Monday, October 31, 2022

My version of the Thief

OD&D and BX thieves are... pretty bad. Even if you subscribe to the interpretation of their special abilities being quasi-magical, the chance of them actually working is still bafflingly low at low levels. This is my attempt to make the thief into a more playable class (especially at low and mid levels).

Sam Mameli


Prime requisite: DEX  
Hit Dice: d4  
Armour: Leather, no shields 
Weapons: Any
Saving throws as per B/X or whatever retroclone you use.

Back-stab: When attacking an unaware opponent from behind, a thief receives a +4 bonus to hit and doubles any damage dealt. At 5th level and above, damage is tripled instead of doubled.

Scroll Use: A thief of 7th level or higher can cast arcane spells from scrolls. There is a 10% chance of error: the spell does not function as expected and creates an unusual or deleterious effect.

* **The input**:
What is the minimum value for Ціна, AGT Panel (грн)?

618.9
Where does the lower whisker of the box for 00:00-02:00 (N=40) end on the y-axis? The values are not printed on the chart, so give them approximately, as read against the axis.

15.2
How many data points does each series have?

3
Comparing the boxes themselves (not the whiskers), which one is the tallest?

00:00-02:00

* * *

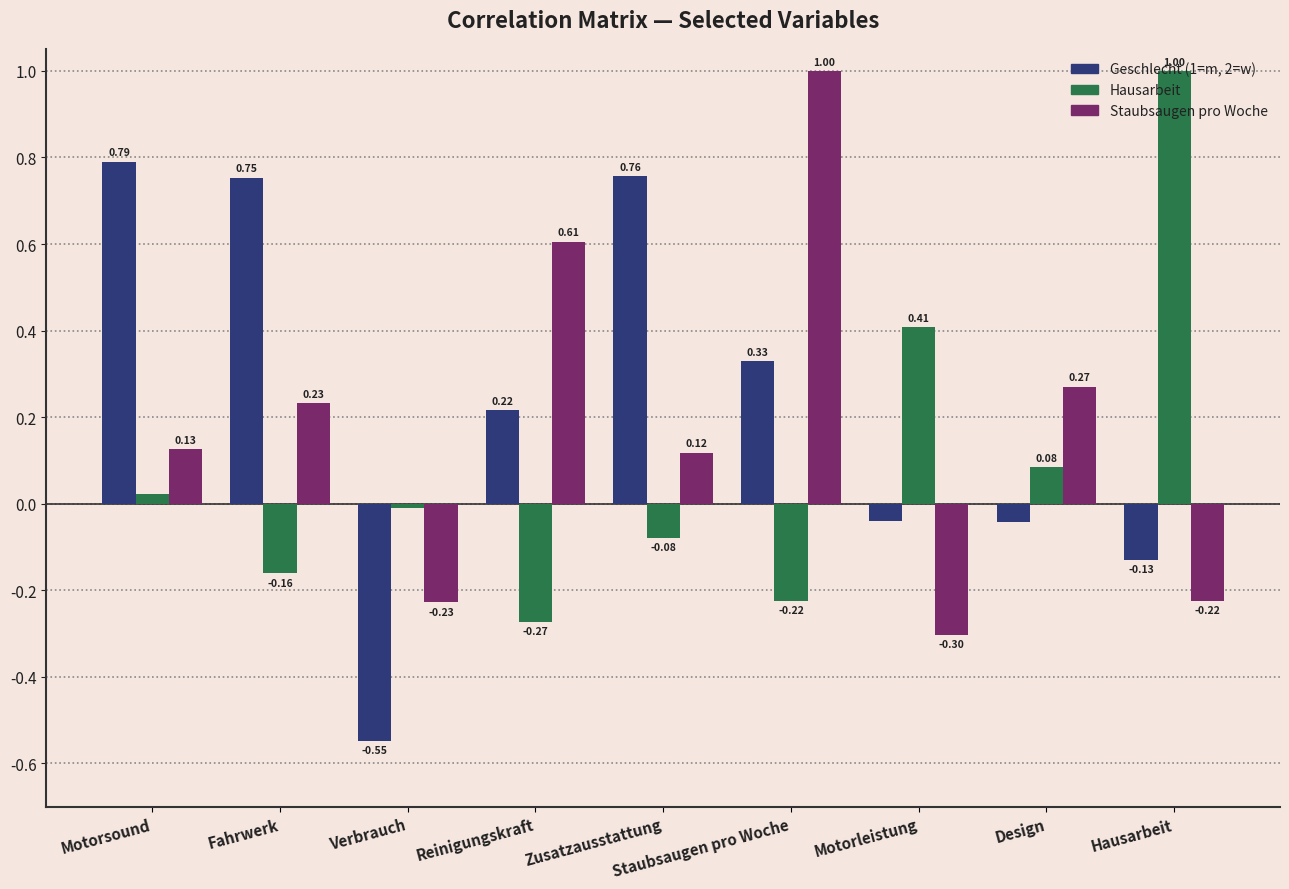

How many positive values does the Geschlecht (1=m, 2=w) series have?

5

* **Tasks to carry out**:
A - In one to three sentences, explain why the thief post's author set out to make a new version of the class.
B - Return the part of the entries that opens with the line containing "What is the" and closes with the line containing "Comparing the boxes", copied verbatim.
The thief post and the entries have nothing to do with each other.

* **Solutions for each task**:
A - OD&D and BX thieves are poor: even if their special abilities are treated as quasi-magical, the chance of those abilities working is very low at low levels. The author wanted a thief that is more playable, especially at low and mid levels.

B -
What is the minimum value for Ціна, AGT Panel (грн)?

618.9
Where does the lower whisker of the box for 00:00-02:00 (N=40) end on the y-axis? The values are not printed on the chart, so give them approximately, as read against the axis.

15.2
How many data points does each series have?

3
Comparing the boxes themselves (not the whiskers), which one is the tallest?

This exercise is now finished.